ISTRUZIONI:
- 1) Rispondi alle seguenti domande sul brano sull'educazione cristiana.
(a) Quale epistola dell'Apostolo delle genti viene citata in particolare?
(b) Su che cosa soltanto si fonda solidamente il rispetto all'autorità?
(c) Quali due realtà costituiscono un solo tempio dell'educazione cristiana?
- 2) Prosegui il brano sull'educazione cristiana dopo la sua ultima frase.

BRANO DEL TESTO:
+ + + + + + +

Scongiuriamo pertanto, nelle viscere di Gesù Cristo, i
Pastori delle anime di adoperare ogni mezzo nelle istruzioni e nei
catechismi, con la voce e con gli scritti divulgati largamente, per
ammonire i genitori cristiani sui loro gravissimi obblighi, e non
tanto teoricamente e genericamente, quanto praticamente, sui loro
singoli doveri rispetto all'educazione religiosa, morale e civile
dei figli e sui metodi più acconci ad attuarla efficacemente,
oltre l'esempio della loro vita. A siffatte istruzioni pratiche non
disdegnò di scendere l'Apostolo delle genti nelle sue
epistole, particolarmente in quella agli Efesi, dove, tra le altre
cose, ammonisce: "Padri, non provocate ad ira i vostri figli" (Eph.
VI, 4): il che non è tanto effetto dell'eccessiva
severità, quanto principalmente dell'impazienza,
dell'ignoranza dei modi più acconci alla fruttuosa correzione
e anche della ormai troppo comune rilassatezza della disciplina
familiare, onde crescono negli adolescenti passioni indomite.
Attendano perciò i genitori, e tutti gli educatori con essi,
ad usare rettamente dell'autorità loro data da Dio, di cui
sono in vero senso vicari non per il proprio comodo, ma per la retta
istruzione dei figli nel santo e filiale "timore di Dio principio
della sapienza", sul quale soltanto si fonda solidamente il rispetto
all'autorità, senza di cui non può sussistere
né ordine, né tranquillità, né benessere
alcuno nella famiglia e nella società.
Alla debolezza delle forze dell'umana natura decaduta, la Divina
Bontà ha provveduto con gli abbondanti aiuti della Sua Grazia
e dei mezzi molteplici, onde è ricca la Chiesa, la grande
famiglia di Cristo, la quale è perciò l'ambiente
educativo più strettamente ed armoniosamente congiunto con
quello della famiglia cristiana.
Il quale ambiente educativo della Chiesa non comprende soltanto i
suoi Sacramenti, mezzi divinamente efficaci della Grazia, e i suoi
riti, tutti in modo meraviglioso educativi, né solo il
recinto materiale del tempio cristiano, pur esso mirabilmente
educativo nel linguaggio della liturgia e dell'arte; ma anche la
grande copia e varietà di scuole, associazioni ed ogni genere
di istituzioni intese a formare la gioventù alla pietà
religiosa insieme con lo studio delle lettere e delle scienze, e con
la stessa ricreazione e cultura fisica. Ed in questa inesauribile
fecondità di opere educative, com'è mirabile la
provvidenza materna della Chiesa, altrettanto mirabile è
l'armonia sopra accennata, che essa sa mantenere con la famiglia
cristiana, tanto da potersi dire con verità che la Chiesa e
la famiglia costituiscono un solo tempio dell'educazione cristiana.

+ + + + + + +

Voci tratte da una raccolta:
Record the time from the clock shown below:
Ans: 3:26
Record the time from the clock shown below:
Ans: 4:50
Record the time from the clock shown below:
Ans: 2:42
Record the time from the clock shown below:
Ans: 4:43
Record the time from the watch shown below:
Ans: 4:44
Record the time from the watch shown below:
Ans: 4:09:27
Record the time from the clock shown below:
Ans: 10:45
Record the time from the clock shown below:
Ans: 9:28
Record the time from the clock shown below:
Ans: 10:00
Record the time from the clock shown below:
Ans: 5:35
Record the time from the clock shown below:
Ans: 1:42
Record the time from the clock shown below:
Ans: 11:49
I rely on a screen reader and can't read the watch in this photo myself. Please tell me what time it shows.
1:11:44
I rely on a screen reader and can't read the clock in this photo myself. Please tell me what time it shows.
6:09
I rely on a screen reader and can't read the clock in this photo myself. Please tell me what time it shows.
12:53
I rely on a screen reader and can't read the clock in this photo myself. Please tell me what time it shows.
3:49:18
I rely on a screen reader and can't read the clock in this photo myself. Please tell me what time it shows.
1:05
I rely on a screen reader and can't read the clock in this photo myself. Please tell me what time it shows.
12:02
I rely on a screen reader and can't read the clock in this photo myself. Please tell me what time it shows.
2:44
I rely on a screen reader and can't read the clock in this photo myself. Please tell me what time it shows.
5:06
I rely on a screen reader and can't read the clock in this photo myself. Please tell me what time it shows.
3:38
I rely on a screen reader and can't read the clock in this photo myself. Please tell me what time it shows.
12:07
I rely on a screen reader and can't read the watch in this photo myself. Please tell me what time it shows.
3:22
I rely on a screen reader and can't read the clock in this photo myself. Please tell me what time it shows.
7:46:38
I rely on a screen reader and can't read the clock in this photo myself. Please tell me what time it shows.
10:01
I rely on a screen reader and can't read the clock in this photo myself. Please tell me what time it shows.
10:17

+ + + + + + +

RISPOSTE PER COMPITO:
- 1)
(a) L'epistola agli Efesi.
(b) Sul santo e filiale "timore di Dio principio della sapienza".
(c) La Chiesa e la famiglia.

- 2)
E poiché è necessario che le novelle generazioni
vengano istruite nelle arti e discipline onde si avvantaggia e
prospera la civile convivenza, ed a questa opera è per
sé sola insufficiente la famiglia, così nacque
l'istituzione sociale della scuola, dapprima, si ponga ben mente,
per iniziativa della famiglia e della Chiesa molto tempo innanzi che
per opera dello Stato. Laonde la scuola, considerata anche nelle sue
origini storiche, è, di sua natura, istituzione sussidiaria e
complementare della famiglia e della Chiesa; e pertanto, per logica
necessaria morale, deve non soltanto non contraddire, ma
positivamente accordarsi con gli altri due ambienti,
nell'unità morale più perfetta che sia possibile,
tanto da poter costituire, insieme con la famiglia e la Chiesa, un
solo santuario, sacro all'educazione cristiana, sotto pena di
fallire al suo scopo e di cambiarsi, invece, in opera di
distruzione.
E ciò è stato manifestamente riconosciuto anche da un
laico, tanto celebrato per i suoi scritti pedagogici (non del tutto
encomiabili perché infetti di liberalismo), il quale
sentenziò: "La scuola, se non è tempio, è
tana"; e inoltre; "Quando l'educazione letteraria, sociale,
domestica, religiosa, non s'accordano insieme, l'uomo è
infelice, impotente" (Nicolò Tommaseo, Pensieri
sull'educazione, Parte 1, 3, 6).
Da ciò appunto consegue, essere contraria ai principi
fondamentali dell'educazione la scuola così detta neutra o
laica, dalla quale viene esclusa la religione. Una tale scuola, del
resto, non è praticamente possibile, giacché nel fatto
essa diviene irreligiosa. Non occorre ripetere quanto su questo
argomento hanno dichiarato i Nostri Predecessori, segnatamente Pio
IX e Leone XIII, nei tempi dei quali particolarmente il laicismo
cominciò ad infierire nella scuola pubblica. Noi rinnoviamo e
confermiamo le loro dichiarazioni (Pio IX, Ep. Cum non sine,
14-7-1864; Syllabus, Prop. 48; Leone XIII, allocuzione Summi
Pontificatus, 24 agosto 1880, Enc. Nobilissima, 8 febbraio 1884, Ep.
Quod multum, 22 agosto 1886, Ep. Officio sanctissimo, 22-12-1887,
Ep. Enc. Caritatis, 19 marzo 1894, ecc.; vedi Cod. I. C. cum Fontium
Annot. can. 1374) ed insieme le prescrizioni dei Sacri Canoni, onde
la frequenza delle scuole acattoliche, o neutrali, o miste, quelle
cioè aperte indifferentemente ai cattolici e agli acattolici,
senza distinzione, è vietata ai fanciulli cattolici, e
può essere solo tollerata, unicamente a giudizio
dell'Ordinario, in determinate circostanze di luogo e di tempo e
sotto speciali cautele (Cod. I C. c. 1374). E non può neanche
ammettersi per i cattolici quella scuola mista (peggio, se unica a
tutti obbligatoria), dove, pur provvedendosi loro a parte
l'istruzione religiosa, essi ricevono il restante insegnamento da
maestri non cattolici in comune con gli alunni acattolici.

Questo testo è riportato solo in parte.